Policies to increase collective bargaining coverage are also essential to safeguard employment and enhance workers’ wellbeing.During periods of economic shock, collective agreements can contribute to preserving employment, including potentially through working time reduction, preserving skills and facilitating a rapid economic rebound. Similarly, during structural transformations of the economy, such as the green and digital transitions, collective agreements can help to safeguard employment and promote the necessary upskilling and reskilling of the labour force. Depending on the bargaining strategies of social partners, the structure of the labour market and the nature of collective bargaining institutions, there is potential for collective bargaining to take into account the broader economic implications of working time reduction on wages, employment and productivity, while representing the interests of workers.

Notes

  1. Hours worked are measured based on the EU Labour Force Survey and the national accounts (Eurostat and AMECO). See Appendix 3 for further details on the measurement of hours worked.
  2. All the expressions related to “average weekly hours worked” refer hereinafter to the Labour Force Survey’s variable “average usual weekly hours of work” which is the modal value of the actual hours worked per week over a long reference period, excluding weeks when an absence from work occurs (e.g., holidays, leaves, strikes).
  3. Decomposition results by country level are presented in Appendix 4.
  4. Similar trends in the reduction of weekly working hours are reported for the United States (Lee et al., 2023).
  5. Additional cross-country information, by age groups and gender is presented in Appendix 4.

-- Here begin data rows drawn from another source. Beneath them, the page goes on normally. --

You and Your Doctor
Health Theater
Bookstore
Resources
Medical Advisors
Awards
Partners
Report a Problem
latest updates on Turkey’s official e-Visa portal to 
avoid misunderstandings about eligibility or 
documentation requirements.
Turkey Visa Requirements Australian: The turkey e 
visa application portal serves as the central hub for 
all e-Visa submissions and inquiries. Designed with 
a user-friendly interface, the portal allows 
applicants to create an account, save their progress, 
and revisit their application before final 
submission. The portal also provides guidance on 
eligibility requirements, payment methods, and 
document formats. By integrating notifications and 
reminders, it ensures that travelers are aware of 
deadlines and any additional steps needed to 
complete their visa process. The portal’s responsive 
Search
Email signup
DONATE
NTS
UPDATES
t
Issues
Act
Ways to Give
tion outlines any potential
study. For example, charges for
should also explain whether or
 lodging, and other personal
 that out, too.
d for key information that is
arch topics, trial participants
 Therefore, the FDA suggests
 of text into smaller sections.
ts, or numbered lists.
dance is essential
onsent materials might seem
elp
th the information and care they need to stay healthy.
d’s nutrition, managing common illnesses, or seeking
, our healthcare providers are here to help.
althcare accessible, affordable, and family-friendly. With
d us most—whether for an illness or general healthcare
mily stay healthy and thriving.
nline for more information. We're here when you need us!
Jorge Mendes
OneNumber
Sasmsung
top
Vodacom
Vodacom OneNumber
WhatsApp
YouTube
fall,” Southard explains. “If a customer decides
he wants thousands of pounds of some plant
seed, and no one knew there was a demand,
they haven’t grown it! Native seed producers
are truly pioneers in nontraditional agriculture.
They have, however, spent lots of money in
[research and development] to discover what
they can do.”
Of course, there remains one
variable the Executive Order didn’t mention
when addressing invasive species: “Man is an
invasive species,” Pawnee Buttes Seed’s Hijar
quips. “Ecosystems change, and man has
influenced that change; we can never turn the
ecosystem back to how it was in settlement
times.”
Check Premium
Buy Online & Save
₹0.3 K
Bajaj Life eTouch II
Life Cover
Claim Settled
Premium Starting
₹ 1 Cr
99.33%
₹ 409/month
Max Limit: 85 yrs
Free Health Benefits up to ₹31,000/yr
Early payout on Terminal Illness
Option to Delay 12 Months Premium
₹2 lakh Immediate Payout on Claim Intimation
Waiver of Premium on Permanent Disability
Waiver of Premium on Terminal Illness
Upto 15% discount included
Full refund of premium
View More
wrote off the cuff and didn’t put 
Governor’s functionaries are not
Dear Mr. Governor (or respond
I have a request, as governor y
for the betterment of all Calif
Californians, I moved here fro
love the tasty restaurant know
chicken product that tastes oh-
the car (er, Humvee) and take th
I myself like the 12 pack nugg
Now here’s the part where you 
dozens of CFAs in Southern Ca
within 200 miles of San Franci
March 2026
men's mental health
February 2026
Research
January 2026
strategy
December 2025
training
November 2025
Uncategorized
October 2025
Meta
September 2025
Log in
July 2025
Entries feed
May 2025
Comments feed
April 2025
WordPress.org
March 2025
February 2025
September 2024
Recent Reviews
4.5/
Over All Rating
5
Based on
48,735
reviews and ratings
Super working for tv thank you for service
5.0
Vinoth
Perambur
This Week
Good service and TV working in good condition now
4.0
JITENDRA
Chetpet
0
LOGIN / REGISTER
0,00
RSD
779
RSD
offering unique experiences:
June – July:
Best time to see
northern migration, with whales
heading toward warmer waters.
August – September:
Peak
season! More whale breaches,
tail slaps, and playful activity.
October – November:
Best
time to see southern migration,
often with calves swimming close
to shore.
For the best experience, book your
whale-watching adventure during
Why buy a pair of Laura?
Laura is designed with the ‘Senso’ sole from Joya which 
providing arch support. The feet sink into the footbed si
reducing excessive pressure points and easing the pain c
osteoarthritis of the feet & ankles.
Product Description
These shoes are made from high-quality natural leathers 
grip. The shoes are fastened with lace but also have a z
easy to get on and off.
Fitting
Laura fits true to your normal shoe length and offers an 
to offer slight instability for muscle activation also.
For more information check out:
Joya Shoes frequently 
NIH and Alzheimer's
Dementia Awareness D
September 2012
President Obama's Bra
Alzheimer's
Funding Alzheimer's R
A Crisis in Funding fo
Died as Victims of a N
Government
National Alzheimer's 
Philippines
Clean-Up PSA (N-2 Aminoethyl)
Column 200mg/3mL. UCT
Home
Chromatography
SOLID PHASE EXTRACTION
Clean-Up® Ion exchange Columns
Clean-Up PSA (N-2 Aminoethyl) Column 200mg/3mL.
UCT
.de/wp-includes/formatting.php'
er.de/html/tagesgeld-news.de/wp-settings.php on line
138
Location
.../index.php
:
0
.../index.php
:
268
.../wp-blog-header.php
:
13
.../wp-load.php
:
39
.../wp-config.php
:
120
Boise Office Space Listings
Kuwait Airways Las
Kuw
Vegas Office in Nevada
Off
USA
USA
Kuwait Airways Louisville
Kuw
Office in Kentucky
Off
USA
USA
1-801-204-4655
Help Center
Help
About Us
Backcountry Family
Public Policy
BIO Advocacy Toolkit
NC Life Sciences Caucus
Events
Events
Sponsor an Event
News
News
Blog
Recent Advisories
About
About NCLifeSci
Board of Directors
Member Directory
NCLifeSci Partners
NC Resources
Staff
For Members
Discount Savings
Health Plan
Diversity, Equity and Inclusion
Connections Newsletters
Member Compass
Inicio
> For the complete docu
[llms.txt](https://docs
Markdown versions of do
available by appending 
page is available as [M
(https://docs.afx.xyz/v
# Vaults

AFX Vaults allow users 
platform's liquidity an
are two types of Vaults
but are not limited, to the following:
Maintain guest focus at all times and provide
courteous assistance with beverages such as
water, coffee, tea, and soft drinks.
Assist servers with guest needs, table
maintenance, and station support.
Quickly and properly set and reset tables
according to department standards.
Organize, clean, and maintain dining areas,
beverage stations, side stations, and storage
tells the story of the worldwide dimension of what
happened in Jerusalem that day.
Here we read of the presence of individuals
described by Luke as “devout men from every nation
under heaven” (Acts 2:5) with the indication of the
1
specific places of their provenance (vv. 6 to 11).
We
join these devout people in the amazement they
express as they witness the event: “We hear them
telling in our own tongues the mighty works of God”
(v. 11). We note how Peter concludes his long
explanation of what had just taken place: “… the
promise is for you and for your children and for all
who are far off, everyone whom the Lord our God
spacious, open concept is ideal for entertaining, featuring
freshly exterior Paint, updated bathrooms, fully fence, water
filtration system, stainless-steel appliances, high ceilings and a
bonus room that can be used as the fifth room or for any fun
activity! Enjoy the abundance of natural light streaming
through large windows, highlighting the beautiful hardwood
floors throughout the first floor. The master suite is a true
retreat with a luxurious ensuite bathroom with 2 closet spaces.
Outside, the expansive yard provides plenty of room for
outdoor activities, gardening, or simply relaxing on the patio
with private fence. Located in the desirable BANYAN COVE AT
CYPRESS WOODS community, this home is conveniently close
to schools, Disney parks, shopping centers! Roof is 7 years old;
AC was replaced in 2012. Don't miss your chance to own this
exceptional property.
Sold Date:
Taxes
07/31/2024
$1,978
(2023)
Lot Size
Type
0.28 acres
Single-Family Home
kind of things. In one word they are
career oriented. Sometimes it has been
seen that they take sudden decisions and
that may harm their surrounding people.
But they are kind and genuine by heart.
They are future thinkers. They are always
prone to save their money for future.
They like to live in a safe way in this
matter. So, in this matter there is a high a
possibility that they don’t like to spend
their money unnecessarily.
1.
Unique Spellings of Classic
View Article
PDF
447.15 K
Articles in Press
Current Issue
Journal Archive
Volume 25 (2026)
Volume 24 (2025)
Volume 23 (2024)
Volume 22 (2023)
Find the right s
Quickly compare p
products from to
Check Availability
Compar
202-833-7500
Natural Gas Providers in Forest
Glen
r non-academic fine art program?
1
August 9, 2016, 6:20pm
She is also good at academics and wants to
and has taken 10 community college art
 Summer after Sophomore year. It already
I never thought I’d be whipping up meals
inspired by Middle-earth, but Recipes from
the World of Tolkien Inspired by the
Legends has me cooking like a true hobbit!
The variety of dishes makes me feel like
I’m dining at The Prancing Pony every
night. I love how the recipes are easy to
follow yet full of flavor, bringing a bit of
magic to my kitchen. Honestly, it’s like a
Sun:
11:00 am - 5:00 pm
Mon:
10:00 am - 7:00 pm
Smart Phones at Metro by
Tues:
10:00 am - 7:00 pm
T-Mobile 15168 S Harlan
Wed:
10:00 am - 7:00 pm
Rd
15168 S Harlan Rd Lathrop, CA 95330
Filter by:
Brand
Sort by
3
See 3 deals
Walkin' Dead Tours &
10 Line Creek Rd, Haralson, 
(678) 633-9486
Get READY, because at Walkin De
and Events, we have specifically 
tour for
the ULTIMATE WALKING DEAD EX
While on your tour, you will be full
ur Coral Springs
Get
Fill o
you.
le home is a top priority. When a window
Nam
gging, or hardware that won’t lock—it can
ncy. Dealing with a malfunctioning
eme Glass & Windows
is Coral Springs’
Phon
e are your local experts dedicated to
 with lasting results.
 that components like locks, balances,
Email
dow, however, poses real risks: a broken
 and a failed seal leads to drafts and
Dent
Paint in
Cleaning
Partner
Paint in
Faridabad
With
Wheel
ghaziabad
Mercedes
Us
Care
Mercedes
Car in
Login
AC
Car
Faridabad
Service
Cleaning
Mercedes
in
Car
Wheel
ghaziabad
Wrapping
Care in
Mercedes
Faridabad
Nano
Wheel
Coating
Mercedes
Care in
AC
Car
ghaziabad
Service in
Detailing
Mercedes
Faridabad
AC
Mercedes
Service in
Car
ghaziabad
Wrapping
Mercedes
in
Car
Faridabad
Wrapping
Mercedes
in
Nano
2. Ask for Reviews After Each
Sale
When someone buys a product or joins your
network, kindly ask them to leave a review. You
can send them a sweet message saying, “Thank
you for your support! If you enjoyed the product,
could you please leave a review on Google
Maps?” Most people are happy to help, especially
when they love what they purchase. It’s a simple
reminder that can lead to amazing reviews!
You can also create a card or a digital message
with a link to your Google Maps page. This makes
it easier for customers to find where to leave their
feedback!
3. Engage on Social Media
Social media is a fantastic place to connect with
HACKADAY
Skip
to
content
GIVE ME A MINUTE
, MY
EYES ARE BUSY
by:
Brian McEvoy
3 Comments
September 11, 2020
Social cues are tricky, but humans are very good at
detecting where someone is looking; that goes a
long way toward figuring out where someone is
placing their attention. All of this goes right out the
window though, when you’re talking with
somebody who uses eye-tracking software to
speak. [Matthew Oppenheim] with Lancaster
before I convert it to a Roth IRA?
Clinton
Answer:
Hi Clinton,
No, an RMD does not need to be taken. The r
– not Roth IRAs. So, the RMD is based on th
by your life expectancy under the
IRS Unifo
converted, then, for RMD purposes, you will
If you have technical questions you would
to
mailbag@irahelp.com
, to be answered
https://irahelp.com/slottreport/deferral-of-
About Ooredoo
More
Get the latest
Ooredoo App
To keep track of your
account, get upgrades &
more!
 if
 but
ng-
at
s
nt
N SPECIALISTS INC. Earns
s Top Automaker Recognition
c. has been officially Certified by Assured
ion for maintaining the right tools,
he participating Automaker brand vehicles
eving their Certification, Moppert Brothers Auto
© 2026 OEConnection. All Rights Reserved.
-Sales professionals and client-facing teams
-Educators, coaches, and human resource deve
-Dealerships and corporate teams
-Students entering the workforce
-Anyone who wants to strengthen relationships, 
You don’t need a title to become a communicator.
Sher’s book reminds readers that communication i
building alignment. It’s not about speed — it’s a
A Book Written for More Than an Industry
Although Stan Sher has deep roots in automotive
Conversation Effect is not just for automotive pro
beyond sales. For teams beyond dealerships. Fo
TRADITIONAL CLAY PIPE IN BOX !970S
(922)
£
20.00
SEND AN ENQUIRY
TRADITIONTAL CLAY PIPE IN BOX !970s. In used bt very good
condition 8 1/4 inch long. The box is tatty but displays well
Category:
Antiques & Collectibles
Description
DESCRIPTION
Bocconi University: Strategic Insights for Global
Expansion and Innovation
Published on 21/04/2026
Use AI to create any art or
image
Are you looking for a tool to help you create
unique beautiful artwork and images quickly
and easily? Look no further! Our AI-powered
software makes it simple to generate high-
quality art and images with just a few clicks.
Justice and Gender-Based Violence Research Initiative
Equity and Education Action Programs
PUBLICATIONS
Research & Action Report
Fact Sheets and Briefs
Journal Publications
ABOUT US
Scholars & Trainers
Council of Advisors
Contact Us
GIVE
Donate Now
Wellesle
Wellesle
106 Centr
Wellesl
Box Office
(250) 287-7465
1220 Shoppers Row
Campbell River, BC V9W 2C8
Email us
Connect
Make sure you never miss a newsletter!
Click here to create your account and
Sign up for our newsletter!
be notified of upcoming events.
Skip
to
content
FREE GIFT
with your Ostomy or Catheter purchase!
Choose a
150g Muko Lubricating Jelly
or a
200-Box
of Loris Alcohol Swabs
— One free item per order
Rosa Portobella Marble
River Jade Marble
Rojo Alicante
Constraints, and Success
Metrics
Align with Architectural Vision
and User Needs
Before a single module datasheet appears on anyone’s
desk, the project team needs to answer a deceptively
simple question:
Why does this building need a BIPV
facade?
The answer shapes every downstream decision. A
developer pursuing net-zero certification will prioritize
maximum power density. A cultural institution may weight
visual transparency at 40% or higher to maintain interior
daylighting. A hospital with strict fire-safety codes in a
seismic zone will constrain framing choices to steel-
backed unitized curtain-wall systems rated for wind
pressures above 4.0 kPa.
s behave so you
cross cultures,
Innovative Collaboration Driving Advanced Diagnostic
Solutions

  6. According to the regression results, people with children aged between 0 and 2 years in their household tend to work more weekly hours in the EU. However, this finding is likely driven by the rise of inactivity in this group, as the regression analysis includes only employed persons. This result could be driven by the working time decisions of fathers and other household members, and also by the statistical choice of classifying people on parental leave who are entitled to job-related income or benefits as employed.
  7. While women tend to work fewer hours in general, tertiary educated women work more hours weekly, as shown in Table 3.A1.2 of Appendix 1.
  8. The source of these data is Eurofound's European Working Conditions Telephone Survey (EWCTS) and Eurostat Labour Force Survey, respectively.
  9. The country sample includes 22 Member States that are also OECD countries; parts of the institutional information were unavailable for the others. The analysis controls for averages of demographic determinants calculated from EU Labour Force Survey microdata. The results of the panel analysis are shown in Appendix 1. In countries with more stringent employment protection legislation (for both regular and temporary workers), workers tend to work more hours. This is not based on the panel regression, but on the correlation of employment protection indicators with average weekly hours across EU countries in 2019. These indicators were not included in the panel estimation because information on them has not been available for a sufficiently long period.
  10. The relation between the marginal tax wedge and the average weekly hours worked becomes strongly negative when country-fixed effects are omitted, as it was also the case in Alesina et al. (2005) and Davis and Henrekson (2004). This negative relation is, however, not robust since country-specific factors omitted that are correlated with taxes and hours worked could be driving it.